这是一个介绍 Android 平台日志系统的系列文章:
- Android 平台日志系统整体框架
- logd 守护进程初始化过程
- 客户端写日志过程分析
- logd 写日志过程分析一
- logd 写日志过程分析二(本文)
- 冗余日志处理过程分析
- logcat 读日志过程分析
- logd 读日志过程分析
本文基于 AOSP android-10.0.0_r41 版本讲解
1. SocketListener 读取 App 发送的日志信息
上一篇,我们讲到 SocketListener 收到 App 发送过出来的日志信息,接着会调用 onDataAvailable() 来处理收到的数据:
cpp
// system/core/logd/LogListener.cpp
bool LogListener::onDataAvailable(SocketClient* cli) {
//prctl 系统调用用于设置进程相关的一些东西。这里使用 PR_SET_NAME 设置了线程的名字为 logd.writer
static bool name_set;
if (!name_set) {
prctl(PR_SET_NAME, "logd.writer");
name_set = true;
}
// + 1 to ensure null terminator if MAX_PAYLOAD buffer is received
char buffer[sizeof_log_id_t + sizeof(uint16_t) + sizeof(log_time) +
LOGGER_ENTRY_MAX_PAYLOAD + 1];
struct iovec iov = { buffer, sizeof(buffer) - 1 };
alignas(4) char control[CMSG_SPACE(sizeof(struct ucred))];
struct msghdr hdr = {
nullptr, 0, &iov, 1, control, sizeof(control), 0,
};
int socket = cli->getSocket();
// 接下来使用 recvmsg 从 socket 里读取数据
// To clear the entire buffer is secure/safe, but this contributes to 1.68%
// overhead under logging load. We are safe because we check counts, but
// still need to clear null terminator
// memset(buffer, 0, sizeof(buffer));
ssize_t n = recvmsg(socket, &hdr, 0);
if (n <= (ssize_t)(sizeof(android_log_header_t))) {
return false;
}
buffer[n] = 0;
// 由于我们创建 socket 时打开了 SO_PASSCRED 选项,这里我们可以读取一个用于表示客户端身份的 struct ucred
struct ucred* cred = nullptr;
struct cmsghdr* cmsg = CMSG_FIRSTHDR(&hdr);
while (cmsg != nullptr) {
if (cmsg->cmsg_level == SOL_SOCKET &&
cmsg->cmsg_type == SCM_CREDENTIALS) {
cred = (struct ucred*)CMSG_DATA(cmsg);
break;
}
cmsg = CMSG_NXTHDR(&hdr, cmsg);
}
struct ucred fake_cred;
if (cred == nullptr) {
cred = &fake_cred;
cred->pid = 0;
cred->uid = DEFAULT_OVERFLOWUID;
}
if (cred->uid == AID_LOGD) {
// ignore log messages we send to ourself.

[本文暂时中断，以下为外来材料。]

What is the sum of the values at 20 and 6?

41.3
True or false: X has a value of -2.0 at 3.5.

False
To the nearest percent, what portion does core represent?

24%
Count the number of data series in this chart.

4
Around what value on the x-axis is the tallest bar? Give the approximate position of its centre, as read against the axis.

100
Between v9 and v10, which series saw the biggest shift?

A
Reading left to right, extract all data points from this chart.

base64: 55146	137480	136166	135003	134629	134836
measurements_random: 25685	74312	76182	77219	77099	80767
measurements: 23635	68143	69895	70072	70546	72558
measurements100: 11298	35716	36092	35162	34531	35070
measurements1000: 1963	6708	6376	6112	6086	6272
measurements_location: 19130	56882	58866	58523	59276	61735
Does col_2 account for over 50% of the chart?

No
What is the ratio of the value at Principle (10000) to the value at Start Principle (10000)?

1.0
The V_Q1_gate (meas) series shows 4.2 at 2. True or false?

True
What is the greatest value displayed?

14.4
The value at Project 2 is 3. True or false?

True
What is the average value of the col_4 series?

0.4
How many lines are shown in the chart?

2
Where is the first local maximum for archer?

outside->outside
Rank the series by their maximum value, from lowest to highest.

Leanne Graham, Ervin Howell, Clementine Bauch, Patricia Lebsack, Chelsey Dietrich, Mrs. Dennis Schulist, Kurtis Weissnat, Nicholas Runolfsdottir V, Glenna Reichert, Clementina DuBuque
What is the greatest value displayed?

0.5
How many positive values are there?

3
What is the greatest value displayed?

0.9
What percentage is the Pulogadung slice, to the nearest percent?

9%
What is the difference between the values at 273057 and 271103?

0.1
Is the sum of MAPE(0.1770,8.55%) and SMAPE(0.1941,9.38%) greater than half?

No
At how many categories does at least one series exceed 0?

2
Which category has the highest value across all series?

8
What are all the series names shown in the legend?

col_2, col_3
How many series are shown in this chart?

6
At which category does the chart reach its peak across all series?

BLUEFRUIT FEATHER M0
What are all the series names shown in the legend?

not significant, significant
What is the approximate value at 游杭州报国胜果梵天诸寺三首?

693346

// Such log messages are often generated by libraries we depend on
// which use standard Android logging.
return false;
}
// 如果 struct ucred 内部有一些特殊值,做单独处理
android_log_header_t* header =
reinterpret_cast<android_log_header_t*>(buffer);
log_id_t logId = static_cast<log_id_t>(header->id);
if (/* logId < LOG_ID_MIN || */ logId >= LOG_ID_MAX ||
logId == LOG_ID_KERNEL) {
return false;
}
if ((logId == LOG_ID_SECURITY) &&
(!__android_log_security() ||
!clientHasLogCredentials(cred->uid, cred->gid, cred->pid))) {
return false;
}
// Check credential validity, acquire corrected details if not supplied.
if (cred->pid == 0) {
cred->pid = logbuf ? logbuf->tidToPid(header->tid)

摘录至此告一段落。